Last night, news agencies and social media accounts published videos that they said were protests in Istanbul against the Turkish president and the Turkish government.
Since June 2020, the Syrian Interim Government of the opposition Syrian National Council and the Salvation Government the civil wing of the HTS issued a decision to use the Turkish currency instead of the Syrian pound.
Lo’ay al-Hussein, a farmer from Idlib countryside, receives 25 Turkish liras (equivalent to 7,200 SYP) for his nine hours of work from dawn to late afternoon, “which was enough, a month ago, for bread and some basic household necessities.”
He said his income today is not enough to buy bread, and some biscuits for the children to keep them busy during the absence of the parents.

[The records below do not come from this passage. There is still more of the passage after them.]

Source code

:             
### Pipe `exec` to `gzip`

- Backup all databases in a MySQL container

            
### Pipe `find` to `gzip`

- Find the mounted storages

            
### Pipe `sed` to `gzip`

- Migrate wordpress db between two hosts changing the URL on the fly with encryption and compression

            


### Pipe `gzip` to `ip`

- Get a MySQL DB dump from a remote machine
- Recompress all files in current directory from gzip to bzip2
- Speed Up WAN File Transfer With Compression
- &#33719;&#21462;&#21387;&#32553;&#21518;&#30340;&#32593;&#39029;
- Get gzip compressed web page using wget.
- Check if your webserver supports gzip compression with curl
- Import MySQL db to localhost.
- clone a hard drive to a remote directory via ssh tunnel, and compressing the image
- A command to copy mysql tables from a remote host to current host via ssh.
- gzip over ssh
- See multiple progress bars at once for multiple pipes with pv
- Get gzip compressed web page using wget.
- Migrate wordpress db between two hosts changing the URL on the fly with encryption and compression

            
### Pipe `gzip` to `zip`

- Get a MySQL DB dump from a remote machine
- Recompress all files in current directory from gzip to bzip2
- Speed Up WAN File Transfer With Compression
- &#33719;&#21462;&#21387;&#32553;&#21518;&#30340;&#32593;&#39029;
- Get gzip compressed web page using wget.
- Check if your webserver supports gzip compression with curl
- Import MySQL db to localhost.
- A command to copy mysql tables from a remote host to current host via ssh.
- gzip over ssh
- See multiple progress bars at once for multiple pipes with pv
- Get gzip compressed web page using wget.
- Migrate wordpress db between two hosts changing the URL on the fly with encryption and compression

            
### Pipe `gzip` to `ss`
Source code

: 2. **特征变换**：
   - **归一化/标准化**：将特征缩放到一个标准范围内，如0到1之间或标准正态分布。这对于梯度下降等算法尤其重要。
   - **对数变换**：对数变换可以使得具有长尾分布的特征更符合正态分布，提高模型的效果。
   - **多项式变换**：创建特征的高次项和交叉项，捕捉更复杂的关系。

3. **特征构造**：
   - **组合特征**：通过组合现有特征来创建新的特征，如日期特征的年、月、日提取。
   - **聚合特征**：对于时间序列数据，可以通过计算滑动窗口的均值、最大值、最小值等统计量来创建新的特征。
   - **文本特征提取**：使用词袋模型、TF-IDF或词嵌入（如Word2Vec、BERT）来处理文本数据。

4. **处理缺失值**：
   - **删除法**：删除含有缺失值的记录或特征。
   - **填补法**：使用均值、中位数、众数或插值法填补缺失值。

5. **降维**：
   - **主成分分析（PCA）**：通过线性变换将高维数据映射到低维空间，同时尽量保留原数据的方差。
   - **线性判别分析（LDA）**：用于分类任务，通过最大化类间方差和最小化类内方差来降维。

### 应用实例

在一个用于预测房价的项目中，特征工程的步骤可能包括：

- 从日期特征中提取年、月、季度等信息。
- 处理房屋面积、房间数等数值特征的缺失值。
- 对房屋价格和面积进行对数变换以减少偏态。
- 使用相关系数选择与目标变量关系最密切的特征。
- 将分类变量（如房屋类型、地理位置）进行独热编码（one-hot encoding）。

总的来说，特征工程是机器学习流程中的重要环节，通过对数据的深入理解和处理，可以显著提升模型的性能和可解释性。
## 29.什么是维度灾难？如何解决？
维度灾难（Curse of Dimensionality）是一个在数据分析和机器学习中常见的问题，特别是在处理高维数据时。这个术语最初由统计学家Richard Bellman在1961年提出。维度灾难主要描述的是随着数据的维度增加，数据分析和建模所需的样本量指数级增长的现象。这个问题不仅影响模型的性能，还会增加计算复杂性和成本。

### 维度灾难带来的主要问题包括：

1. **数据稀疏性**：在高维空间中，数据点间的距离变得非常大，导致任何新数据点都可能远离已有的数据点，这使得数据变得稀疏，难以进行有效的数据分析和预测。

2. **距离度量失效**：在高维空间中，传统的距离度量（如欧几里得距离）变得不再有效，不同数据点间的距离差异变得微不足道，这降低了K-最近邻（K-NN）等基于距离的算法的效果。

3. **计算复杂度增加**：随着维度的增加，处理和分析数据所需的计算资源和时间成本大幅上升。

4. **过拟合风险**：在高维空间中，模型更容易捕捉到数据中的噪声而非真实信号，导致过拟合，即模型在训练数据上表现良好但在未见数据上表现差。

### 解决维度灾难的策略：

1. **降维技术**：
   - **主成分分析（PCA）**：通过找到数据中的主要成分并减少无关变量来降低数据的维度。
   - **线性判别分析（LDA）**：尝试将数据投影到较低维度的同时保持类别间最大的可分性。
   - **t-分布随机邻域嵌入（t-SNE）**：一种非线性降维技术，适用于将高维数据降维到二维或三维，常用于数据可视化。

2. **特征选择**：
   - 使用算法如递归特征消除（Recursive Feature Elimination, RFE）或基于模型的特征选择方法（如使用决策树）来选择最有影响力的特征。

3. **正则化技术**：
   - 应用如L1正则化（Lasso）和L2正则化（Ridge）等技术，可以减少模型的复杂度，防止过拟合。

The Turkish lira’s latest sharp downturn caused food price hikes in northwest Syria by 400%, and bread prices by 300%, according to a statement by the Syria Response Coordinators team.
The prices of non-food items have increased by 200%, and fuels by 350%, while poverty rates have increased dramatically exceeding 90%, according to the same source.
Arab al-Mustafa, a displaced worker from Jabal Shahshabo in the western countryside of Hama, said he needs a full week’s income to secure a home gas cylinder, the price of which has reached 140 Turkish liras (more than 40,000 SYP).
Al-Mustafa holds the Salvation Government responsible for what is happening in Idlib, “it is also taking advantage of the Turkish lira’s collapse to raise prices, and does not take any measures to limit traders’ manipulation of prices and their monopoly on some basic commodities.”